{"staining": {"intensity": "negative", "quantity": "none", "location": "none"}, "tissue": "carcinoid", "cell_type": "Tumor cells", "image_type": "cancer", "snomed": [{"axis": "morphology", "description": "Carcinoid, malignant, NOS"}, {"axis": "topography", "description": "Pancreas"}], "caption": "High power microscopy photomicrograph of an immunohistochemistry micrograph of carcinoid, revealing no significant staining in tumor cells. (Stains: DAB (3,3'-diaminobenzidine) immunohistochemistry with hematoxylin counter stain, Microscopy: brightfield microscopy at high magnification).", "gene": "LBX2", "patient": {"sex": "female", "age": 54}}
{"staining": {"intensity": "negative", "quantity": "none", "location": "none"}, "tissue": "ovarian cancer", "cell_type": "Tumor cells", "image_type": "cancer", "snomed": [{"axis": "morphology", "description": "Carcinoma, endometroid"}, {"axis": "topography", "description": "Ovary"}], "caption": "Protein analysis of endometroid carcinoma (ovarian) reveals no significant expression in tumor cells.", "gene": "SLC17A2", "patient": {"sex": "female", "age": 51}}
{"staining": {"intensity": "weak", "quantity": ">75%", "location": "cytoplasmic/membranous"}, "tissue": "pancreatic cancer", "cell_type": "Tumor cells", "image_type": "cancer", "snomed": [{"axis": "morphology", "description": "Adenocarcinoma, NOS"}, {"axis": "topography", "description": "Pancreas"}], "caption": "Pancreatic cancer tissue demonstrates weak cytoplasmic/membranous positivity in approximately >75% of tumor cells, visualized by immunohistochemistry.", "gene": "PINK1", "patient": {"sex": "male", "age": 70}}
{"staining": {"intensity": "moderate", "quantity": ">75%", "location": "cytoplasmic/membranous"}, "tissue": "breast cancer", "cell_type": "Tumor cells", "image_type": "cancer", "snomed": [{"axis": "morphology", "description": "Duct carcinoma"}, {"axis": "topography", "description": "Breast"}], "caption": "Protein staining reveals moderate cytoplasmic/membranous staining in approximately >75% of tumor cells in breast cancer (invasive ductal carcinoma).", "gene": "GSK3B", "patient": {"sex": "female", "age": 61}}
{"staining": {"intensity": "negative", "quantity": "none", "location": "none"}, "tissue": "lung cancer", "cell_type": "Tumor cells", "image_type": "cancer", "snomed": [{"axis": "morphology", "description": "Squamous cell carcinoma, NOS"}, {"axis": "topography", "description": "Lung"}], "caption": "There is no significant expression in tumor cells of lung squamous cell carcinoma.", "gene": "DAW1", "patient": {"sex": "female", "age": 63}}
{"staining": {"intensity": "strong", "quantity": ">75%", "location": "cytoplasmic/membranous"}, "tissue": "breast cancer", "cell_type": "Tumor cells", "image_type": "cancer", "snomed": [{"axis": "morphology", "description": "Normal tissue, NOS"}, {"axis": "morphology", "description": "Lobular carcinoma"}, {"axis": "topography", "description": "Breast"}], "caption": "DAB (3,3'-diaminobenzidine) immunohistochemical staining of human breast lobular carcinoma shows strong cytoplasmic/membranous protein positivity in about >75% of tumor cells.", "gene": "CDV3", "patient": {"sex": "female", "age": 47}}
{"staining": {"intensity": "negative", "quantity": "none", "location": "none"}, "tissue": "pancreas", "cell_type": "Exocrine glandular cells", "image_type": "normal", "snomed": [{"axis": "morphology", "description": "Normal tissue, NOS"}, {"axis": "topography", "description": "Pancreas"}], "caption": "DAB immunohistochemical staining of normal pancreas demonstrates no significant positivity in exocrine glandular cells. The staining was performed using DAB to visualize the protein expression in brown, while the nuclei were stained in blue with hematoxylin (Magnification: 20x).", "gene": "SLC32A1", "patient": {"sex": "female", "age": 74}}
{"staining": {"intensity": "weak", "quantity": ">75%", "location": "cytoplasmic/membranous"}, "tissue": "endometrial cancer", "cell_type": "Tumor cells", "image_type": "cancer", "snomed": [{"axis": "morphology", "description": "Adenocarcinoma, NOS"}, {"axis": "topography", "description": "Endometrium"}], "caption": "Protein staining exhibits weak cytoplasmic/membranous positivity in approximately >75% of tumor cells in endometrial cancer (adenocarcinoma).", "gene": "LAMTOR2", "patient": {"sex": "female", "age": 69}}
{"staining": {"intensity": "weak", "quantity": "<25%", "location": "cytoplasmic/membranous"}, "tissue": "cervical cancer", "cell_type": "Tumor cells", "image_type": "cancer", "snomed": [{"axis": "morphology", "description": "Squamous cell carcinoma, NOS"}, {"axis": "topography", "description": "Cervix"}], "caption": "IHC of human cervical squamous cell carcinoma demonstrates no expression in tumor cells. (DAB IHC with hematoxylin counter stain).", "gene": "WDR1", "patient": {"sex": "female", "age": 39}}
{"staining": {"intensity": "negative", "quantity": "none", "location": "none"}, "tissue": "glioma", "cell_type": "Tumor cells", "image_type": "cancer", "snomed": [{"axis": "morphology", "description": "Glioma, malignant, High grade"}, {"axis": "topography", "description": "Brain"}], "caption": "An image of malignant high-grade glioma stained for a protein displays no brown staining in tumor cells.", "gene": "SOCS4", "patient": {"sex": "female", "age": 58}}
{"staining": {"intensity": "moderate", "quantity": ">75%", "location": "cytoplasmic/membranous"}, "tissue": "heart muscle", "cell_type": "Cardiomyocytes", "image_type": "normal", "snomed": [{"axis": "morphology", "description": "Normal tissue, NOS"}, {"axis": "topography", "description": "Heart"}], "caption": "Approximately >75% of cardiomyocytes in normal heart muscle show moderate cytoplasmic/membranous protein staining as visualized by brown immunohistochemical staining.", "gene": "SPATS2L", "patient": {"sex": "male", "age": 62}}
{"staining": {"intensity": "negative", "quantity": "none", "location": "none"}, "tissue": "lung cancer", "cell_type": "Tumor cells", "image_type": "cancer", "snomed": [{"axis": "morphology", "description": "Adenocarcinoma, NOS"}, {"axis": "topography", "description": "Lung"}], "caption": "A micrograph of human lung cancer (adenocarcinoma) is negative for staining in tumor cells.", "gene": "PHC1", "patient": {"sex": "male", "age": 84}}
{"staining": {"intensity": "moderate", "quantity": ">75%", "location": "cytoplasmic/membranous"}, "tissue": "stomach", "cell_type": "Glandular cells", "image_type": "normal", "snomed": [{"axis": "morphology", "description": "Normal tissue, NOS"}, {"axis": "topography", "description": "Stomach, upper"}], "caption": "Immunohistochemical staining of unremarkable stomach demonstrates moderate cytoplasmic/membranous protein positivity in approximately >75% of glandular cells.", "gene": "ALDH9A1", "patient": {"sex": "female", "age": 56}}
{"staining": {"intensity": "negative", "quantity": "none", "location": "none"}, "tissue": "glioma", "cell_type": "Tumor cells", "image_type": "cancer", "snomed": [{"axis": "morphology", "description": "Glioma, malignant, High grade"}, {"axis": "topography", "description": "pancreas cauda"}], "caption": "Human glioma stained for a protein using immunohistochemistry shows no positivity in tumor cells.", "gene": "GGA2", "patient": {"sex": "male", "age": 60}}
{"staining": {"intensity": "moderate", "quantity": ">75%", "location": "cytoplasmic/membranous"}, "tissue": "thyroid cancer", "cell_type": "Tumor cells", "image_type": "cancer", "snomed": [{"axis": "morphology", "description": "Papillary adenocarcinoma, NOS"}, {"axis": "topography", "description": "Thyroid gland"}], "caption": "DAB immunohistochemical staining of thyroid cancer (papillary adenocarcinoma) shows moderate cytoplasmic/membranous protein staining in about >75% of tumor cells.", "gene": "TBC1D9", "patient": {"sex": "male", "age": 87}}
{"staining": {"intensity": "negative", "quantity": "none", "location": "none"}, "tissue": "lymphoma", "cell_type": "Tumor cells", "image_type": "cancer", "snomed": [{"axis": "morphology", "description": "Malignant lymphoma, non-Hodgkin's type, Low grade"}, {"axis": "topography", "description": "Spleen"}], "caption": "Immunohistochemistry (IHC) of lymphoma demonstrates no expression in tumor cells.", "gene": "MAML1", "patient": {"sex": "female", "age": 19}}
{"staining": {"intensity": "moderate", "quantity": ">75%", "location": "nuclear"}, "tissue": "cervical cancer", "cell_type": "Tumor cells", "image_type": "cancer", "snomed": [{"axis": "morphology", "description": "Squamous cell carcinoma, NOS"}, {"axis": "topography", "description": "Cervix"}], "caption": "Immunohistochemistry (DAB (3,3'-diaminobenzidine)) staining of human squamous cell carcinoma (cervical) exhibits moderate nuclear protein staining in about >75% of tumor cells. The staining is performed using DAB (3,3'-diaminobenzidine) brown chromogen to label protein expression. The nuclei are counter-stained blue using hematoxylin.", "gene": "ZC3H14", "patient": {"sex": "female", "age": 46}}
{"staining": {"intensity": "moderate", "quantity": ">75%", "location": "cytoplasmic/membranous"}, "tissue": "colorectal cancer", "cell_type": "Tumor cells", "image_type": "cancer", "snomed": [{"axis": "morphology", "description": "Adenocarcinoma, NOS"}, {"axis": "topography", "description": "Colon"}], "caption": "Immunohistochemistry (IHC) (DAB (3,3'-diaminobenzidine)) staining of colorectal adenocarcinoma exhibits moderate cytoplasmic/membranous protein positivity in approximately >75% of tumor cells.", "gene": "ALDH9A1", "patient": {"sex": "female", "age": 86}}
_ _ _ _ _
What you are asked to do → The stretch of entries above that starts with the line containing "staining reveals moderate" and goes on through the line containing "is no significant" is to be transcribed exactly, and no other line is to be transcribed.

Reply →
{"staining": {"intensity": "moderate", "quantity": ">75%", "location": "cytoplasmic/membranous"}, "tissue": "breast cancer", "cell_type": "Tumor cells", "image_type": "cancer", "snomed": [{"axis": "morphology", "description": "Duct carcinoma"}, {"axis": "topography", "description": "Breast"}], "caption": "Protein staining reveals moderate cytoplasmic/membranous staining in approximately >75% of tumor cells in breast cancer (invasive ductal carcinoma).", "gene": "GSK3B", "patient": {"sex": "female", "age": 61}}
{"staining": {"intensity": "negative", "quantity": "none", "location": "none"}, "tissue": "lung cancer", "cell_type": "Tumor cells", "image_type": "cancer", "snomed": [{"axis": "morphology", "description": "Squamous cell carcinoma, NOS"}, {"axis": "topography", "description": "Lung"}], "caption": "There is no significant expression in tumor cells of lung squamous cell carcinoma.", "gene": "DAW1", "patient": {"sex": "female", "age": 63}}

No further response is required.